Martial arts films live or die by their fight scenes and Seven Swords just can't cut it.
You know you're in trouble when the bad guys look like a Finnish death metal band. And so it is with Tsui Hark's Seven Swords: a Wuxia movie that mistakes length, unsympathetic characters and risible dialogue for Epic with a capital 'E'.
Wuxia, for those who don't know, is a subset of Chinese martial arts rooted in the country's literature, where chivalrous warriors in a fantastical setting ride into town to save the day. Tsui Hark has been responsible for some of the genre's most memorable films, including the visually stunning Zu Warriors from 1983.
But while Zu Warriors had a charming naivety bolstered by over the top visual effects and cheeky campness, with Seven Swords Hark attempts something sleeker with a distinctly modern look.

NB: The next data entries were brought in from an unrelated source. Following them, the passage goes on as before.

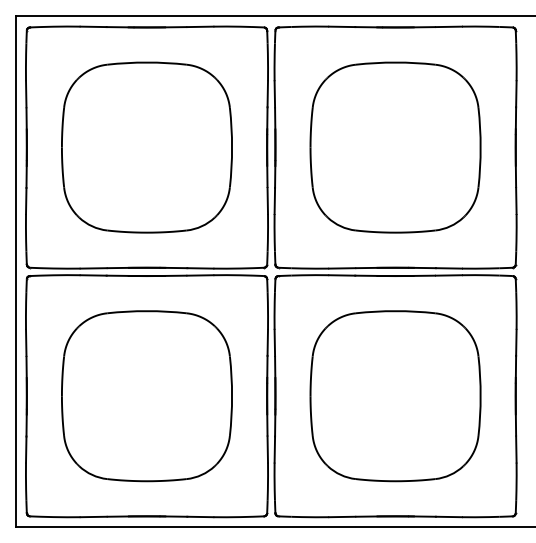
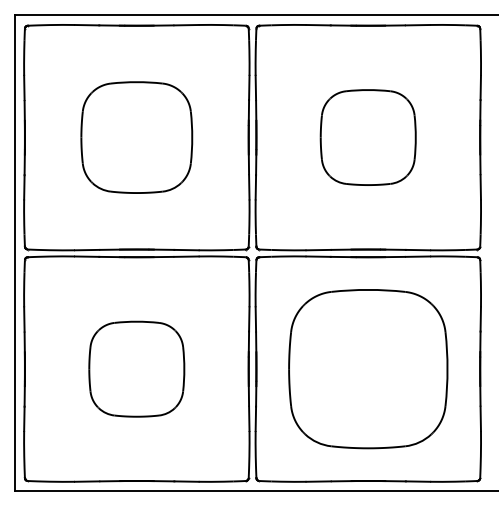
part: (146, 147) -> (136, 137), size x0.7
part: (395, 147) -> (368, 137), size x0.6
part: (146, 396) -> (136, 369), size x0.6

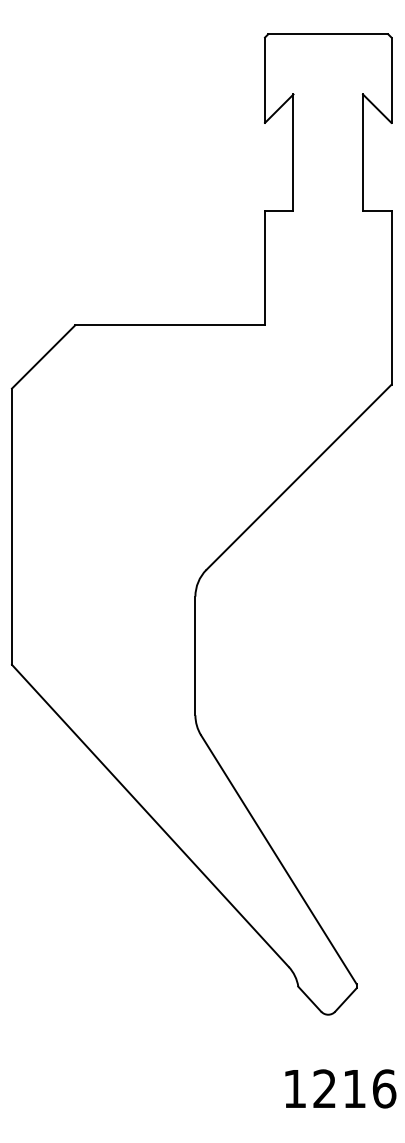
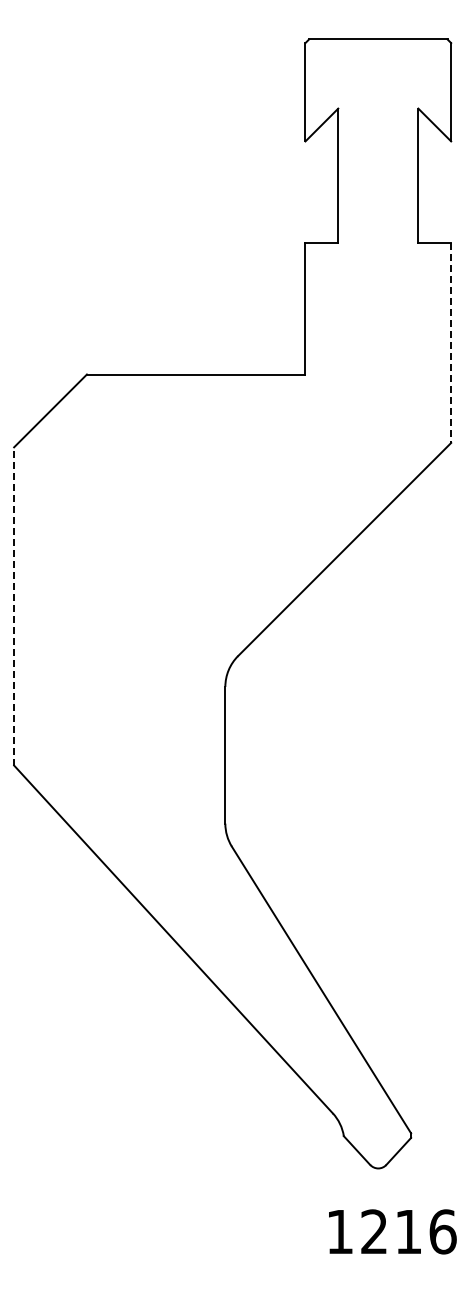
line: (391, 298) -> (451, 343), solid -> dashed
line: (12, 525) -> (14, 605), solid -> dashed
text: (340, 1088) -> (392, 1231), moved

Set at the beginning of the Qing Dynasty in the seventeenth century, a small village holds out against the evil Fire-wind (Sun Honglei) whose troops are rounding up and killing anyone thought to be involved with martial arts, collecting a bounty for each dead body from the government.
A couple of villagers set off for Mount Heaven with the aid of a retired executioner, Fu Qing Ju (Liu Chia-Liang), in an attempt to persuade Master Shadow-glow (Ma Jingwu), a hermit sword-maker to help. Being a swell guy, he provides four of his disciples and seven magical swords to defend the villagers.

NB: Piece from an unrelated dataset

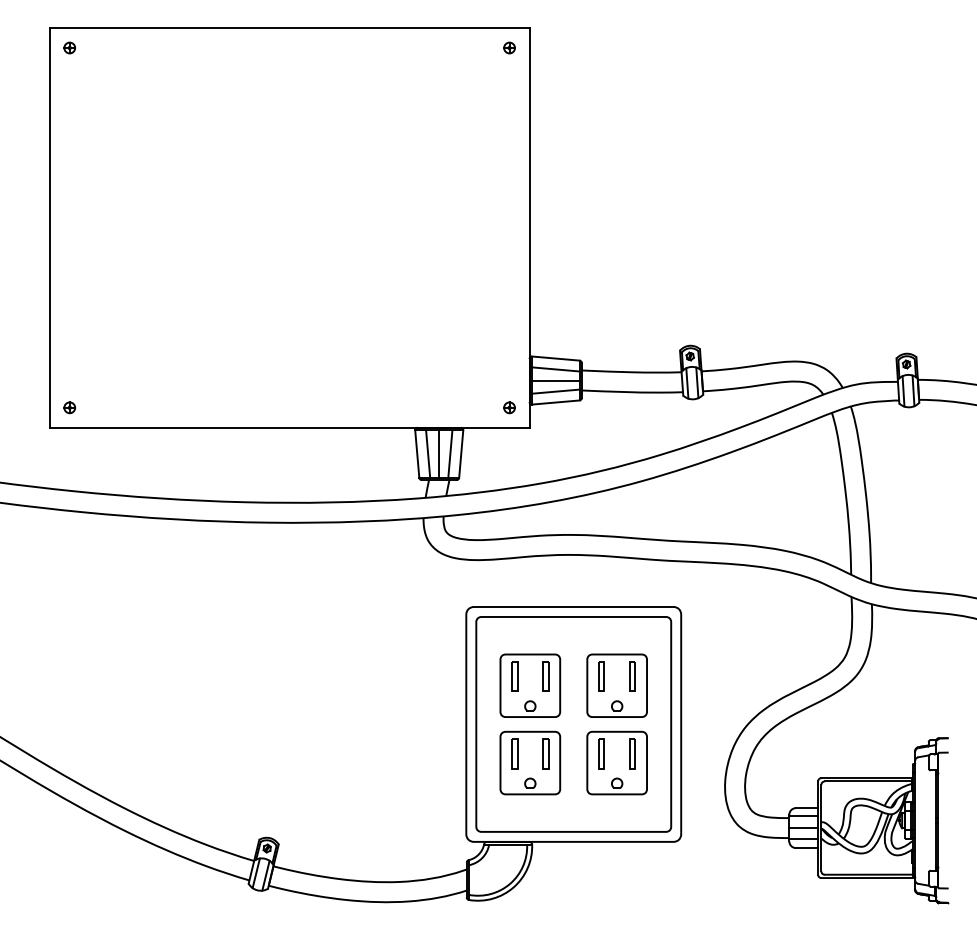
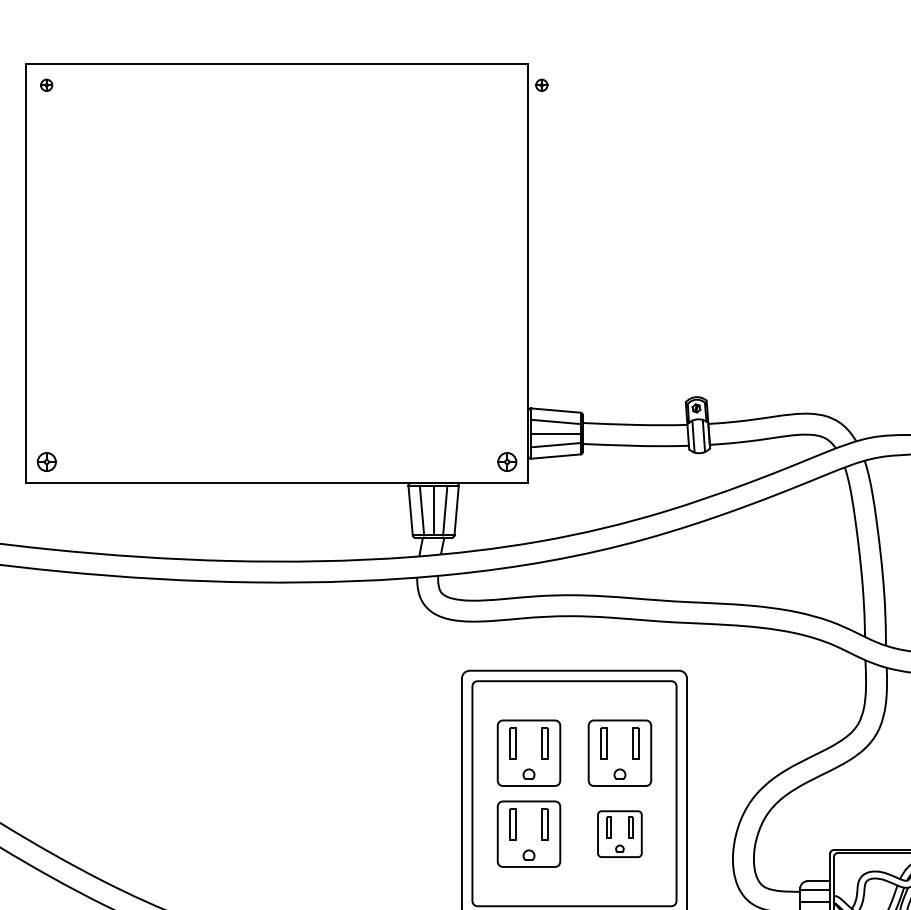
part: (509, 47) -> (541, 84), moved
part: (69, 407) -> (46, 461), size x1.6
part: (509, 407) -> (507, 461), size x1.6
part: (616, 762) -> (619, 833), size x0.7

There is a superficial touch of Akira Kurasawa's Seven Samurai (or John Sturges' The Magnificent Seven, if you prefer) about the plot, which unfolds in a series of laborious tableaux as the villagers attempt to escape from Fire-wind. But the swords and their magical properties are never fully explained and the warriors that wield them fail to bring any depth to the story.
Martial arts films live or die by their fight scenes, and Seven Swords just can't cut it. The fight choreography is muddied by choppy editing, making it difficult to tell what's going on. Clearly influenced by the visual style of modern Wuxia movies such as Crouching Tiger, Hidden Dragon and Hero, Seven Swords may look sumptuous but Tsui Hark has neither Zhang Yimou's sense of poetry, or Ang Lee's sense of drama. One for martial arts pedants only.
Great cast peppered with seasoned martial arts actors.
Donnie Yen provides the only inventive fight scene.
Confusing script and fights that are frankly rubbish.